> Exercise aim
In the forum thread below about choosing an air suspension kit, what does SuperBacon say the ride height settings must be adjusted to account for?

> Page text
┄┄┄┄┄┄
# Stuck about an air decision, help needed



## shammy7 (Dec 5, 2010)

Hi fellas this is my first post on here and im looking for some help about air. 

I'm from the UK and drive a mk4, Cheers for any help 

I think ive finally narrowed it down to two air kit choices. 

1 - http://www.bagriders.com/modlab/products.php?product=FULL-KIT-WITH-TOUCH-PAD-E%2dLEVEL-SYSTEM-

2 - http://www.bagriders.com/modlab/products.php?product=FULL-KIT-WITH-AUTOPILOT-DIGITAL-MANAGEMENT

What kit you would go for or is there any alternative kits in the same price bracket? 

Cheers for any help


----------



## SuperBacon (May 8, 2006)

it's up to you. I run the autopilot and have had zero problems with it. I have heard the level sensors have to be absolutely perfect for them to function correctly, although it is a pretty awesome concept


----------



## shammy7 (Dec 5, 2010)

Cheers dude, Yeah the auto pilots a fair whack cheaper too. 

Do you find the autopilot to be un accurate at all though? 

Cheers


----------



## SuperBacon (May 8, 2006)

not at all, gets finicky at some times with the ride height settings, but you just have to play with it to account for the length of the air lines and such. Definitely a great product


----------



## Ben from RI (Jun 5, 2009)
┄┄┄┄┄┄
> Recorded data
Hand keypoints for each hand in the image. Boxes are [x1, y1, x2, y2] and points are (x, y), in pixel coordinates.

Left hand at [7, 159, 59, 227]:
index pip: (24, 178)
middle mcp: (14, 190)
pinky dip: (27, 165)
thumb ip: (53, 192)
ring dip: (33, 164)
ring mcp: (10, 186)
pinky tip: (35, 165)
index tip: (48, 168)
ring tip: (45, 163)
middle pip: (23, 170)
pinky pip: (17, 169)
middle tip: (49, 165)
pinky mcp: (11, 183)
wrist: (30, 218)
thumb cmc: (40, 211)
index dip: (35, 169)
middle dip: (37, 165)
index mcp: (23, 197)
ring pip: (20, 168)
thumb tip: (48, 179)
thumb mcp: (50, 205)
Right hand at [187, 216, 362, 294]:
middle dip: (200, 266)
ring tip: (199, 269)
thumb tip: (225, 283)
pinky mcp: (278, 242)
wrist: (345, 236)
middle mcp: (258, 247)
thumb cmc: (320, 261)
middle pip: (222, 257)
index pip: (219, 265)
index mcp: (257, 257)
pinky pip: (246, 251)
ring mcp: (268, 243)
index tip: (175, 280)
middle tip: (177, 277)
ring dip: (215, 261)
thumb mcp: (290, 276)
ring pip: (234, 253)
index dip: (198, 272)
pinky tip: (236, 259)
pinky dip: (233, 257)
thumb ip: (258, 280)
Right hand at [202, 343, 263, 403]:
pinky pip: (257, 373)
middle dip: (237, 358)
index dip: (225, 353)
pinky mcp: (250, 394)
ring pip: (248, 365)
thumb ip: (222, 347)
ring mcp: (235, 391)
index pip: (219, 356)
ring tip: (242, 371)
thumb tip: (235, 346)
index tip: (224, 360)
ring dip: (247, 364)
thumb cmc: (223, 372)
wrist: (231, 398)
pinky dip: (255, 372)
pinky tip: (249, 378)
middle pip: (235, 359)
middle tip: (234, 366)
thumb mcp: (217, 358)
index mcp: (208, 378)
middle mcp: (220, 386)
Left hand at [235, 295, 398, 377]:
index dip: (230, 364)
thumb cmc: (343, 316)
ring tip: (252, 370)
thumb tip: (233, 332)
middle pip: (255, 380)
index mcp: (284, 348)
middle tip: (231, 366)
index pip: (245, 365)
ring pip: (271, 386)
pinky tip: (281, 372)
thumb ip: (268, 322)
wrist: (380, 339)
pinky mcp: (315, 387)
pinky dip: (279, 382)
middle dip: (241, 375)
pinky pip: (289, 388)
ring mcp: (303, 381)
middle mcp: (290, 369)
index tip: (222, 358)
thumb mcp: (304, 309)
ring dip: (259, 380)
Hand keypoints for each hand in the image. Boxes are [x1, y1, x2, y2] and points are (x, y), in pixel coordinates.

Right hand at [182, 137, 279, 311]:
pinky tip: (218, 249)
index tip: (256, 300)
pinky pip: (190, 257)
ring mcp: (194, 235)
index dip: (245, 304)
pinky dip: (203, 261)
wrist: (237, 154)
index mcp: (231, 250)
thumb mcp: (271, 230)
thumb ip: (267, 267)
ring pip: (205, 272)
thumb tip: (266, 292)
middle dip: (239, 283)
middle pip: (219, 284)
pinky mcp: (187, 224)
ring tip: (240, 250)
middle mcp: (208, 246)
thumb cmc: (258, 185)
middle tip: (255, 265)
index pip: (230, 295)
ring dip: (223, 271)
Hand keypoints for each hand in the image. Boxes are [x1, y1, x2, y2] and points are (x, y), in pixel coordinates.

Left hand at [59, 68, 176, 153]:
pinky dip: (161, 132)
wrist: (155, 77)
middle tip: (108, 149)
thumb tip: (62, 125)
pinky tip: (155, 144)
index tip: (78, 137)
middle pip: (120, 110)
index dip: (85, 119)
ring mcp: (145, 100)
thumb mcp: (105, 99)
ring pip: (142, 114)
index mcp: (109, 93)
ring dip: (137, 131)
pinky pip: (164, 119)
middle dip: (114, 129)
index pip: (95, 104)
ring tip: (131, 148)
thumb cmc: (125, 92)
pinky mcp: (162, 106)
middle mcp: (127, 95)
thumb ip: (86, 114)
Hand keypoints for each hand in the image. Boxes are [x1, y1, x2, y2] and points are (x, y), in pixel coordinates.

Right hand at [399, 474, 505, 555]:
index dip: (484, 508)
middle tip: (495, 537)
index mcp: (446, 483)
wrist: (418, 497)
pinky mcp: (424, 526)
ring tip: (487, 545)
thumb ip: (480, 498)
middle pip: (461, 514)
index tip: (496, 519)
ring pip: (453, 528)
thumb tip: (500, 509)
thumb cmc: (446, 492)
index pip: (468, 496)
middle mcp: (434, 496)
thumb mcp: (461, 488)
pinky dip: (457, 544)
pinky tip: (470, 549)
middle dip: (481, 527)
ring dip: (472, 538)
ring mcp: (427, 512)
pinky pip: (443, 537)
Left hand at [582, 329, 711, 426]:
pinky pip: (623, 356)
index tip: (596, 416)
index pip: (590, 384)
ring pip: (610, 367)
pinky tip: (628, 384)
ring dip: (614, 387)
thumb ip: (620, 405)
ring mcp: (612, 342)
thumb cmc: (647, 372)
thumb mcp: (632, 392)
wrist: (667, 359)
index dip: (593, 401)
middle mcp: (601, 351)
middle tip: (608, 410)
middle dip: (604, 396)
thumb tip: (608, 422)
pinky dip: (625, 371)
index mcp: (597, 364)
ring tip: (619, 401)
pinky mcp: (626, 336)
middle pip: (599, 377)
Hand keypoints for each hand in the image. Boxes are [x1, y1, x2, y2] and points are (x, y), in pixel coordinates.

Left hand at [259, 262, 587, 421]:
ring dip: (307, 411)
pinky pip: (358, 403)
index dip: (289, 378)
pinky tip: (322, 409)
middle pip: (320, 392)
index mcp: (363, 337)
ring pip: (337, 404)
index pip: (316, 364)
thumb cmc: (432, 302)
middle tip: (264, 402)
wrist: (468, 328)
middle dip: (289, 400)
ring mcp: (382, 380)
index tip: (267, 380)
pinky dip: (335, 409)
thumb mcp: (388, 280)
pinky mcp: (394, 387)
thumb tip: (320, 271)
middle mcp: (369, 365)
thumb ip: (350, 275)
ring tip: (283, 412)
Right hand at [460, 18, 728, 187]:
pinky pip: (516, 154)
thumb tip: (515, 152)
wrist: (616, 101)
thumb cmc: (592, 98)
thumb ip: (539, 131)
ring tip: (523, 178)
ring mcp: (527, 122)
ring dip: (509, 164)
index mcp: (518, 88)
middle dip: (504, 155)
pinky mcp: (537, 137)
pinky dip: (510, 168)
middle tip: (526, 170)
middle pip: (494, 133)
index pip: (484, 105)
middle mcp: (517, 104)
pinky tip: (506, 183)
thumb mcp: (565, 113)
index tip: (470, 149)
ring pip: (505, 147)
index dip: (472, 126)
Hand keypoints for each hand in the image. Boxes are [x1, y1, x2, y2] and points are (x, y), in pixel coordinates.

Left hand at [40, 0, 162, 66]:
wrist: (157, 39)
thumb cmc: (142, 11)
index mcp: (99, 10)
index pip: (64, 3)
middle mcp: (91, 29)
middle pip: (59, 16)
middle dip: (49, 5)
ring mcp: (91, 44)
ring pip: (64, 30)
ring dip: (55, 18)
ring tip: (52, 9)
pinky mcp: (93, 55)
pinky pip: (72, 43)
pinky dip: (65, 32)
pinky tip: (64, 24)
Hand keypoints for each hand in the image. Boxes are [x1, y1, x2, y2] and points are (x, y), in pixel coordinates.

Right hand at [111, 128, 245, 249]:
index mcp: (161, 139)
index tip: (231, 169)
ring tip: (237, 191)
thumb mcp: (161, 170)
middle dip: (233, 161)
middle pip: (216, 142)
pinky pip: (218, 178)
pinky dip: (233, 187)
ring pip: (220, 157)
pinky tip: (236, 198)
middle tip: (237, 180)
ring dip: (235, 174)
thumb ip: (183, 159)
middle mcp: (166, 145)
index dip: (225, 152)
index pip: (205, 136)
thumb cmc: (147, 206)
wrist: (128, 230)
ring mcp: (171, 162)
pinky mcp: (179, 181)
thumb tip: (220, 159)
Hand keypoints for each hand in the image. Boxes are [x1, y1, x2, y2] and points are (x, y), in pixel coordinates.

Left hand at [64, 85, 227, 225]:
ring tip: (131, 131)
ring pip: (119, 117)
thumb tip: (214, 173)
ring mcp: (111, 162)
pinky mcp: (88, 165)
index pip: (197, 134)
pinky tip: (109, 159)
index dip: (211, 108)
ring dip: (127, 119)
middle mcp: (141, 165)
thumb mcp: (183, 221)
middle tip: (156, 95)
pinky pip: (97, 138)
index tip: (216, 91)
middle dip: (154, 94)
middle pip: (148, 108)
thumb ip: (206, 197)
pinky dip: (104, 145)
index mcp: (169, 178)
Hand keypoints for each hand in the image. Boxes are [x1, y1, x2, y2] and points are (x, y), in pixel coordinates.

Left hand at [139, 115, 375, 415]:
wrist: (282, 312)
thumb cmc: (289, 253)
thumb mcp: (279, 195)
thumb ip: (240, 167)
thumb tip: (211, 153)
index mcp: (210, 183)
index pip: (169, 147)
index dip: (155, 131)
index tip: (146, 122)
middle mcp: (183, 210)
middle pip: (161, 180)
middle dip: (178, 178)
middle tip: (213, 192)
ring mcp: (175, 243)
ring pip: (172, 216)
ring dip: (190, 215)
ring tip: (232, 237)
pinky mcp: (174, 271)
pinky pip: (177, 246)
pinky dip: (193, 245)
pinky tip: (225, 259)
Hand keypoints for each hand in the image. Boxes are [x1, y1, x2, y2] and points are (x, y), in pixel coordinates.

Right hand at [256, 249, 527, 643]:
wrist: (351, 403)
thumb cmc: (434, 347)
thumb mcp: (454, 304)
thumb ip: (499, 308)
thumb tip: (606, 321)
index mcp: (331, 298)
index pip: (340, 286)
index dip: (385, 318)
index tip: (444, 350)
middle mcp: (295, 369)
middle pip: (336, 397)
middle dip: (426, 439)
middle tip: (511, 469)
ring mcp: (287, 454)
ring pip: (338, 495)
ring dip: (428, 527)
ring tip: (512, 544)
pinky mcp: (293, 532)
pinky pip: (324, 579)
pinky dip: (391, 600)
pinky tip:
┄┄┄┄┄┄
> Worked solution
The length of the air lines and such.